Cédant à la passion de la hiérarchie, la prestigieuse revue britannique Sight and Sound publie tous les dix ans depuis 1952 son classement des dix meilleurs films de l’histoire du cinéma. Passons sur les biais culturels qu’on peut supposer à ce genre d’entreprise — ce classement est établi par des professionnels du cinéma, anglo-saxons pour la plupart — et allons jusqu’à souscrire à l’ordre classique qu’il nous propose ; après tout, Vertigo, Citizen Kane ou La Règle du jeu, inamovibles sur le podium depuis des décennies, sont bien des films remarquables. En 2022, à l’occasion du 8e classement, l’irruption d’un nouveau venu, et précisément d’une nouvelle venue, dérange le cosmos bien établi de Sight and Sound. Cette trublionne se nomme Jeanne Dielman, 23, Quai du Commerce 1080 Bruxelles et sera « le meilleur film de l’histoire du cinéma » jusqu’en 2032.

Pour qu’une chose soit intéressante, il suffit de la regarder longtemps.

> _Entrées du jeu de données_:

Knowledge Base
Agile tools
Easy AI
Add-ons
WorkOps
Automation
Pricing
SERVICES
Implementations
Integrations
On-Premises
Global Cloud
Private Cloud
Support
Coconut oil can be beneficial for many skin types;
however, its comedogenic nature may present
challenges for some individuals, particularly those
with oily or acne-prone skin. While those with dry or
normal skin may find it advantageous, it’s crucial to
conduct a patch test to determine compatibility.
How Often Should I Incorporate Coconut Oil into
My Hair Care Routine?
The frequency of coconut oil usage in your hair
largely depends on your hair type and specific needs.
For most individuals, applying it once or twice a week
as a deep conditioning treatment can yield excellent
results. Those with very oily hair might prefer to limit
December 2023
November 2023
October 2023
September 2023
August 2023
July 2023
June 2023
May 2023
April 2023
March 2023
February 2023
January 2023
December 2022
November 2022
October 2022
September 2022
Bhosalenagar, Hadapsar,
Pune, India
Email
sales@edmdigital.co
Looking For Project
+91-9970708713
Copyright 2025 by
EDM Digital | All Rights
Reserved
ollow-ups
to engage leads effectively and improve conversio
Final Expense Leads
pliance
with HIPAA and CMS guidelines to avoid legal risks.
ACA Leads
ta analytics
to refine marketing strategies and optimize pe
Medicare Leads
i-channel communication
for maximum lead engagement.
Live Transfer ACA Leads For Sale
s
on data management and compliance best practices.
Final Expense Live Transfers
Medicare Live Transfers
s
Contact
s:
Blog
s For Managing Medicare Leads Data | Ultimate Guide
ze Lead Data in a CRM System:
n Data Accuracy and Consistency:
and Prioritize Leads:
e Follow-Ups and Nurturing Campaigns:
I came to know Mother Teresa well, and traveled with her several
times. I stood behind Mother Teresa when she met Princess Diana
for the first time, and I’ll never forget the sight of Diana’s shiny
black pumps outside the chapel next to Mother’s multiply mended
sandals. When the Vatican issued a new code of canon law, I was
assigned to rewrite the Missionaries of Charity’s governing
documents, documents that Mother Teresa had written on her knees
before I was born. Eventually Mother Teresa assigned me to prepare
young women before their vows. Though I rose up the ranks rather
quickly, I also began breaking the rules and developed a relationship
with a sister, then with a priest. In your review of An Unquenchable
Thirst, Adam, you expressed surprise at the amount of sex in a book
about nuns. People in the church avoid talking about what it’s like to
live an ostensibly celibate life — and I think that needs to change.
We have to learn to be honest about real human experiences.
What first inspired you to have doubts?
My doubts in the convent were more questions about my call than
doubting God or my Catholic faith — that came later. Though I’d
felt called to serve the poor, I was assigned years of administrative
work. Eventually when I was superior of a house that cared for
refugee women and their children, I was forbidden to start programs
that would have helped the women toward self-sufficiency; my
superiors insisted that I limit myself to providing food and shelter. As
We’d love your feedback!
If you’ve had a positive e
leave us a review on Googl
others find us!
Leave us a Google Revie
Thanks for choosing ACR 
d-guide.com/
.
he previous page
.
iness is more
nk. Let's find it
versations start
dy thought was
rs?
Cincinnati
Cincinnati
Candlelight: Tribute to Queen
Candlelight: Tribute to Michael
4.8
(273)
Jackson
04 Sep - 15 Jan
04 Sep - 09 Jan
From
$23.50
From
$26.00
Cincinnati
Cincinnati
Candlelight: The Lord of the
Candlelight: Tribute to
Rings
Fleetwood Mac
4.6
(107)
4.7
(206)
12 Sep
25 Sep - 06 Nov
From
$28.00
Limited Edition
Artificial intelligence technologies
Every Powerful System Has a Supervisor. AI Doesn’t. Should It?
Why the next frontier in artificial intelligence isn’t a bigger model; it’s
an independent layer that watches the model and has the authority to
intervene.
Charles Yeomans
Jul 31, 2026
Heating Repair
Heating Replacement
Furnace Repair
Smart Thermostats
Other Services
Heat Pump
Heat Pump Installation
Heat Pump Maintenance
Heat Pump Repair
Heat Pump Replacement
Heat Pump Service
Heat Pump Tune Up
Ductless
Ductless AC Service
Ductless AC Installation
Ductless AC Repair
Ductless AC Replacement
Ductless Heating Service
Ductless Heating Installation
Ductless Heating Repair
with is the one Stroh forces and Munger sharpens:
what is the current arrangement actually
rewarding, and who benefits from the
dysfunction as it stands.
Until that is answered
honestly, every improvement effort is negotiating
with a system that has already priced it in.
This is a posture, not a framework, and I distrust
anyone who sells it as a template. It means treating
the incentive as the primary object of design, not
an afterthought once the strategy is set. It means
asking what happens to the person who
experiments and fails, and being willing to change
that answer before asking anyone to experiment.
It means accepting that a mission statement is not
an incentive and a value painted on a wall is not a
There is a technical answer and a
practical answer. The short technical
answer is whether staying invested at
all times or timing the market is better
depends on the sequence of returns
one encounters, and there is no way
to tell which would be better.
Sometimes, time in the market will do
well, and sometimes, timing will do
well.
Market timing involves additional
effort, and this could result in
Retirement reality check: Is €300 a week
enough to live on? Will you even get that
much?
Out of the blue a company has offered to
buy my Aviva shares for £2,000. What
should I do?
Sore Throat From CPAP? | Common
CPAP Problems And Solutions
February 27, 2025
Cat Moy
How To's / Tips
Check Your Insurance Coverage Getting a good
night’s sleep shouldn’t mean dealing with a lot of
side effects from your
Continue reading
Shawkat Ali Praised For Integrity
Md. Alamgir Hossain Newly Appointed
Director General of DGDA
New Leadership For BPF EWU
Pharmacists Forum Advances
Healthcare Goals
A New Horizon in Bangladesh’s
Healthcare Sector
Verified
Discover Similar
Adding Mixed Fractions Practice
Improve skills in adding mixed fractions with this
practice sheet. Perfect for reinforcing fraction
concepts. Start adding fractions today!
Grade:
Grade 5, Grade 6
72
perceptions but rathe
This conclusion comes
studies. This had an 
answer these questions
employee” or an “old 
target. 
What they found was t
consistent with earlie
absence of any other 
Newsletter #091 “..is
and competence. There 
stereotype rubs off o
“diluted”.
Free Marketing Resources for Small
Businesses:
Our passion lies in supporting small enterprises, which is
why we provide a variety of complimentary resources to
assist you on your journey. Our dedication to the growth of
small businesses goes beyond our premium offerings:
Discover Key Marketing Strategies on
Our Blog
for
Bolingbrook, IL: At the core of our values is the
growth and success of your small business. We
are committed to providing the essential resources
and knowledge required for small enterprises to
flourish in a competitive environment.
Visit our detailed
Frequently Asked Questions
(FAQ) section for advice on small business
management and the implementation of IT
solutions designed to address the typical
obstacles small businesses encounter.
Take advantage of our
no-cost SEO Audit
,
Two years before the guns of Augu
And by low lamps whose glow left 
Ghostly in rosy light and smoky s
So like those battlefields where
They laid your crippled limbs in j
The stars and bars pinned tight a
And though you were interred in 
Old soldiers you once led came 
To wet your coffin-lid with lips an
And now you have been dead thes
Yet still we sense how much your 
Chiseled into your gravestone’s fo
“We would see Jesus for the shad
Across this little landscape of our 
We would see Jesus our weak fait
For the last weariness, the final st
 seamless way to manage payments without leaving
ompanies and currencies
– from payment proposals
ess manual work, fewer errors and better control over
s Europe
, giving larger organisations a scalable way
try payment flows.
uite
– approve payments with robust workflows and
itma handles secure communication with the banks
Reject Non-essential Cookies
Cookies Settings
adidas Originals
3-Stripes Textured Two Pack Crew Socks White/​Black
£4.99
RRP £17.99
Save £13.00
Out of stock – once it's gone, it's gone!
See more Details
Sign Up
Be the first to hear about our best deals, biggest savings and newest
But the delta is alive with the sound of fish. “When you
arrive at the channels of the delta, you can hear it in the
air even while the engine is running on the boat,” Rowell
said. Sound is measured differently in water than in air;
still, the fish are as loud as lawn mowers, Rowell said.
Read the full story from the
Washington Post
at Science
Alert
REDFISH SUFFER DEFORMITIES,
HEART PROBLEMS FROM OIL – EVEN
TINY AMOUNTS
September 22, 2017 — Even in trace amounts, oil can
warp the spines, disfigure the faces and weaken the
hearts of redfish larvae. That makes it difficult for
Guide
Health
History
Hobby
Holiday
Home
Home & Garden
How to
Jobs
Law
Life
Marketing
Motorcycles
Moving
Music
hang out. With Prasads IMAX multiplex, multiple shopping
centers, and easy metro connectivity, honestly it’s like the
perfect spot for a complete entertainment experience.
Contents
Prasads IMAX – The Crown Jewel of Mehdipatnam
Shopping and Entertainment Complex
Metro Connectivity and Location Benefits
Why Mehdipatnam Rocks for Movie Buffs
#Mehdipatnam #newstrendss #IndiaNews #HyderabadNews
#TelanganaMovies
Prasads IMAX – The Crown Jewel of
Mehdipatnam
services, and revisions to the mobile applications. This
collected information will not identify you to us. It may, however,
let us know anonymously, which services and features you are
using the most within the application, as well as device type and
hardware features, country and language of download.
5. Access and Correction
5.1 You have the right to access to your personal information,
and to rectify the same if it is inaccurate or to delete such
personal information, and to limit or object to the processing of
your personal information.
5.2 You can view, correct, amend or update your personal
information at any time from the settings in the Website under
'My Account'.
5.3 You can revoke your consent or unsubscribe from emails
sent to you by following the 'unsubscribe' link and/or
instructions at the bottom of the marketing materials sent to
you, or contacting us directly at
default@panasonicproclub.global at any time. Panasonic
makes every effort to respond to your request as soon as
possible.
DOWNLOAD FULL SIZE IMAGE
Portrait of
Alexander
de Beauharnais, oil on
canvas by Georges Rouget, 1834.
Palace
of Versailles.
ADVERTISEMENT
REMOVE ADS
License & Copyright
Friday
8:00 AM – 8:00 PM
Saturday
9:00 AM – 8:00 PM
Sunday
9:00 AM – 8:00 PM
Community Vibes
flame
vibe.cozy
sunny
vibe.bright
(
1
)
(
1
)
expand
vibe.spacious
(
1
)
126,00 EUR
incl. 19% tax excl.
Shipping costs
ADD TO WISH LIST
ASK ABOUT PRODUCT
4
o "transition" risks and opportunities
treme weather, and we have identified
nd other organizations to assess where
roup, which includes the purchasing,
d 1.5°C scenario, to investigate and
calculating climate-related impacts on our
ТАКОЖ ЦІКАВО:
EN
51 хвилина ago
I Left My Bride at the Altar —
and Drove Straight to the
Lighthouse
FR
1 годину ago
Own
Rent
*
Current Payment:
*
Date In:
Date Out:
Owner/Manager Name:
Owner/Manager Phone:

> _CE QUI EST DEMANDÉ_: Dites, s’il vous plaît, si chacune de ces affirmations concorde avec le texte sur le classement de Sight and Sound, en répondant par oui ou non et en citant mot pour mot le passage qui tranche : 1. La revue publie son classement tous les cinq ans. 2. Le classement de 2022 est le huitième. 3. Le classement est établi par des critiques amateurs. Ces enregistrements n’ont aucun rapport avec le texte sur le classement de Sight and Sound.

> _RÉPONSE ATTENDUE_:
1. Non : « publie tous les dix ans depuis 1952 ».
2. Oui : « En 2022, à l’occasion du 8e classement ».
3. Non : « ce classement est établi par des professionnels du cinéma ».